◆ Extracted information
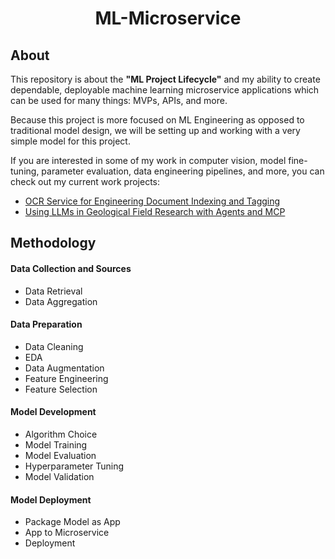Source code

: <h1 align="center">
    ML-Microservice
</h1>

## About

This repository is about the **"ML Project Lifecycle"** and my ability to create dependable, deployable machine learning microservice applications which can be used for many things: MVPs, APIs, and more.

Because this project is more focused on ML Engineering as opposed to traditional model design, we will be setting up and working with a very simple model for this project.

If you are interested in some of my work in computer vision, model fine-tuning, parameter evaluation, data engineering pipelines, and more, you can check out my current work projects:
* [OCR Service for Engineering Document Indexing and Tagging](https://github.com/dbchristenson/bab-aat)
* [Using LLMs in Geological Field Research with Agents and MCP](https://github.com/dbchristenson/aei-intelligence)

## Methodology

#### Data Collection and Sources
* Data Retrieval
* Data Aggregation

#### Data Preparation
* Data Cleaning
* EDA
* Data Augmentation
* Feature Engineering
* Feature Selection

#### Model Development
* Algorithm Choice
* Model Training
* Model Evaluation
* Hyperparameter Tuning
* Model Validation

#### Model Deployment
* Package Model as App
* App to Microservice
* Deployment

◆ Exercise prompt
Quote word for word every line of the rows, starting at the line that contains "#### Data Collection and Sources" and continuing through the last line of the rows, with both of those lines included.

◆ The answer
#### Data Collection and Sources
* Data Retrieval
* Data Aggregation

#### Data Preparation
* Data Cleaning
* EDA
* Data Augmentation
* Feature Engineering
* Feature Selection

#### Model Development
* Algorithm Choice
* Model Training
* Model Evaluation
* Hyperparameter Tuning
* Model Validation

#### Model Deployment
* Package Model as App
* App to Microservice
* Deployment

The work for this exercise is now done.